MAKING LEMONS INTO LEMONADE A COMPUTER GLITCH GIVES BIG TIME SCIENTIST IDEA THAT HIGH BLOOD PRESSURE DRUGS MIGHT TREAT MULTIPLE SCLEROSIS
What does using a blood pressure drug to treat multiple sclerosis have to do with Louis Pasteur? Pasteur's assistant was about to throw into the garbage samples of bacteria they were using in an experiment. The bacteria usually killed chickens but these didn't harm a feather. Pasteur derailed the garbage plan realizing he was on to something, which turned out to be vaccine. This kind of stuff happens in biology, science and medicine a lot more than you might think. I thought of that when I read the amazing story of how a researcher at Stanford got the idea that blood pressure drugs might have some connection with multiple sclerosis.

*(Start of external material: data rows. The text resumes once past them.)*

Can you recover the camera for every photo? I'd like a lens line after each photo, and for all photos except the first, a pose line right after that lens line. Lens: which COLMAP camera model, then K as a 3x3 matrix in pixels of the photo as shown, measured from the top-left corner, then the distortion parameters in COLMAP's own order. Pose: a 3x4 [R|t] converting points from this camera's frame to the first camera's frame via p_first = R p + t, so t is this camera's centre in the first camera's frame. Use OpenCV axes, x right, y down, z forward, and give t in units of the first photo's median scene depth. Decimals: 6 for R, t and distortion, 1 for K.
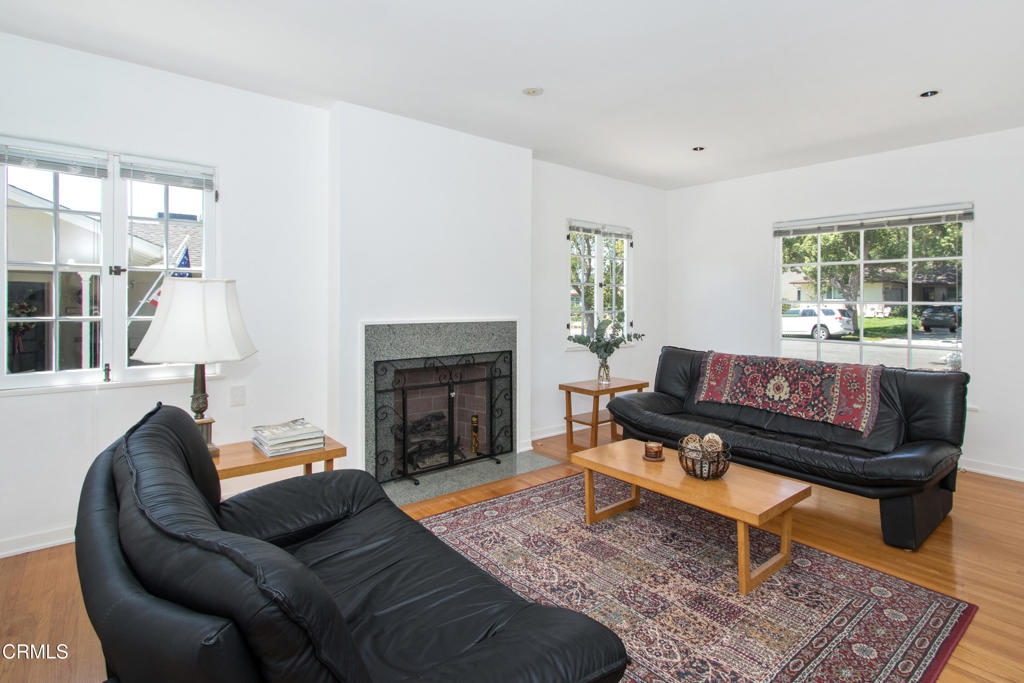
lens RADIAL K [[522.1, 0, 514.1], [0, 522.1, 302.8], [0, 0, 1]] dist [0.000657, 0.000115]
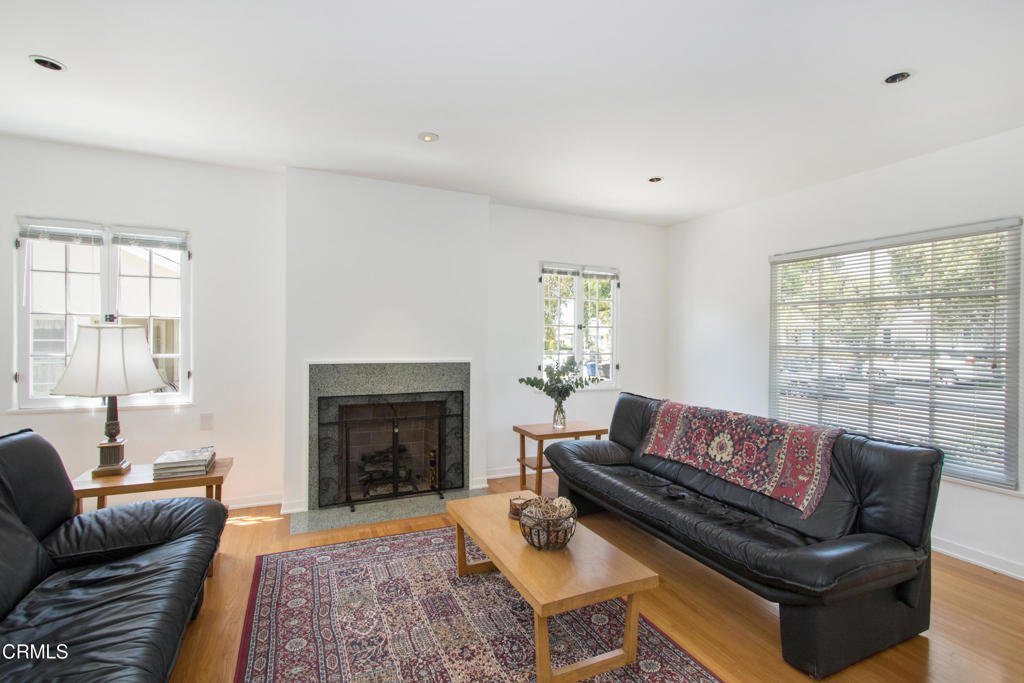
lens RADIAL K [[460.3, 0, 490.4], [0, 460.3, 341.1], [0, 0, 1]] dist [-0.000440, -0.000134]
pose [[0.957758, 0.007688, -0.287472, 0.358669], [-0.006816, 0.999969, 0.004035, -0.013574], [0.287494, -0.001905, 0.957781, 0.158687]]
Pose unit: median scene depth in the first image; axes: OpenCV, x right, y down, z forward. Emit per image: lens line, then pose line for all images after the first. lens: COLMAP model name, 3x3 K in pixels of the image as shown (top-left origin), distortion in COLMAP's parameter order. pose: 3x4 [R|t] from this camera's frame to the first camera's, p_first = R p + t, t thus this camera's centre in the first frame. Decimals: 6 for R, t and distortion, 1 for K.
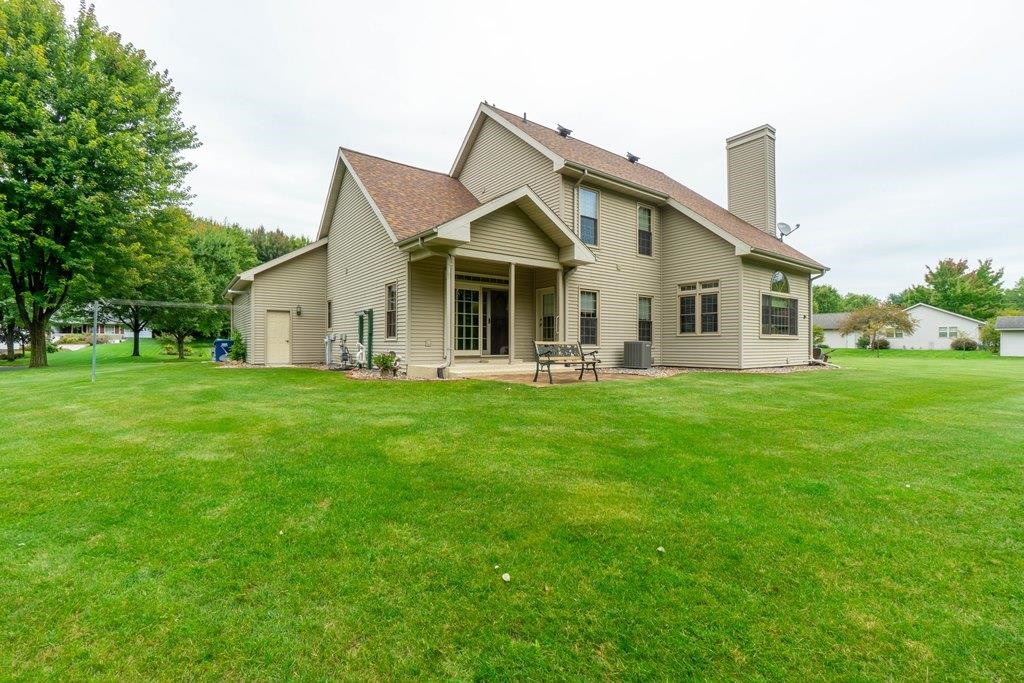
lens RADIAL K [[439.8, 0, 494.1], [0, 439.8, 334.1], [0, 0, 1]] dist [-0.003547, 0.003705]
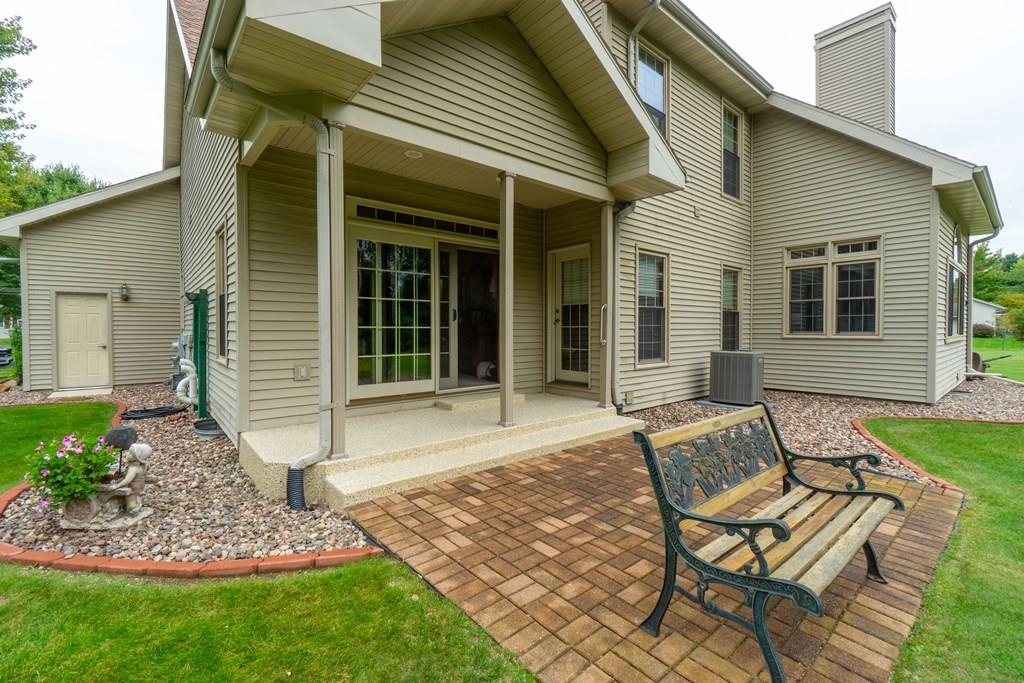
lens RADIAL K [[439.8, 0, 494.1], [0, 439.8, 334.1], [0, 0, 1]] dist [-0.003547, 0.003705]
pose [[0.998287, -0.004660, 0.058325, 0.003468], [0.002451, 0.999279, 0.037894, -0.025506], [-0.058460, -0.037686, 0.997578, 0.497182]]
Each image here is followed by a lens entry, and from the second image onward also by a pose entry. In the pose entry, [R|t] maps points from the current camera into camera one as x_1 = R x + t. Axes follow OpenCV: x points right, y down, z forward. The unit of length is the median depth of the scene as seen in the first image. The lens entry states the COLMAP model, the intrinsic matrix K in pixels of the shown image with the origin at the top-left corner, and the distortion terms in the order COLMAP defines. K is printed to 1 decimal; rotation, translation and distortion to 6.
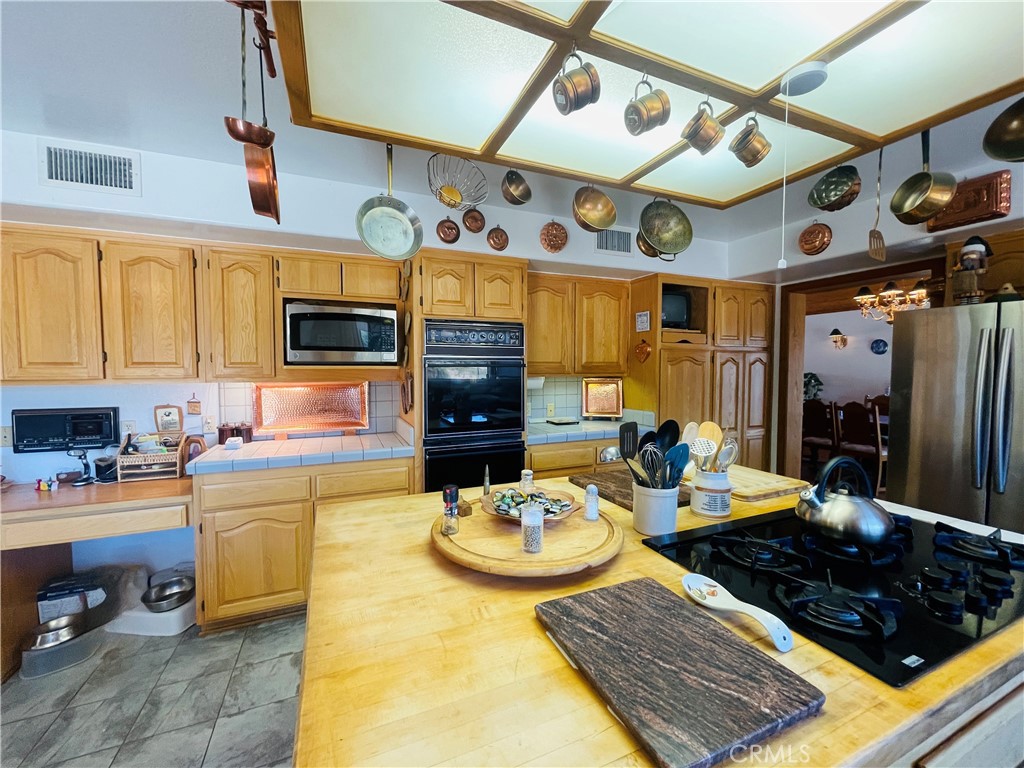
lens RADIAL K [[411.7, 0, 513.5], [0, 411.7, 384.5], [0, 0, 1]] dist [0.001206, 0.000311]
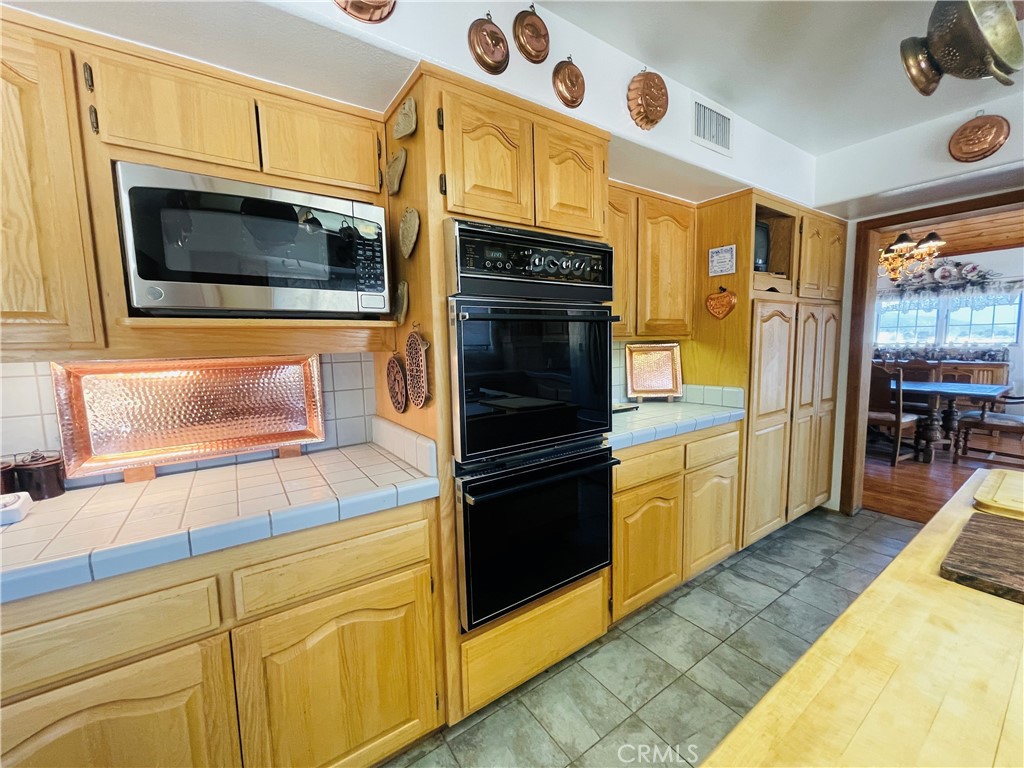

PNAS (Proceedings National Academy of Science) is carrying a paper about the possibility that a blood pressure drug might have the power to treat multiple sclerosis symptoms. The paper showed an effect in mice with MS like disease. "Researchers at the Stanford University School of Medicine have found a link, in mice and in human brain tissue, between high blood pressure and multiple sclerosis. Their findings suggest that a safe,(when used properly) inexpensive drug already in wide use for high blood pressure may have therapeutic value in multiple sclerosis, as well".
Lisinopril and the class it belongs to, ACE inhibitors, is one of the favorite heart and blood pressure drugs of cardiologists and family practioners. Angiotension Converting enzyme (see why they call them ACE?) inhibitors seem to have added beneficial side effects like heart remodeling.
"The genesis for the paper can be traced to about seven years ago, when Steinman learned he had high blood pressure. His doctor put him on lisinopril, which is used by millions of people all over the world and has an excellent safety profile. Chagrined, Steinman went home and, researcher that he is, immediately did a Google search on the drug. (Steinman is a renowned multiple sclerosis investigator whose earlier work on the inflammatory features of the disease spurred development of a blockbuster class of anti-inflammatory multiple-sclerosis therapeutics. The drug natalizumab, marketed under the trade name Tysabri, is one).
"Long ago, a glitch crept into Steinman’s home computer: No matter what keywords he types into the search field, the computer automatically inserts the additional term, “multiple sclerosis.” Thus, to his surprise, a list of medical literature popped up offering tantalizing, if vague, hints of a possible connection between multiple sclerosis and a fast-acting hormone, angiotensin, whose receptors abound on blood-vessel walls throughout the body."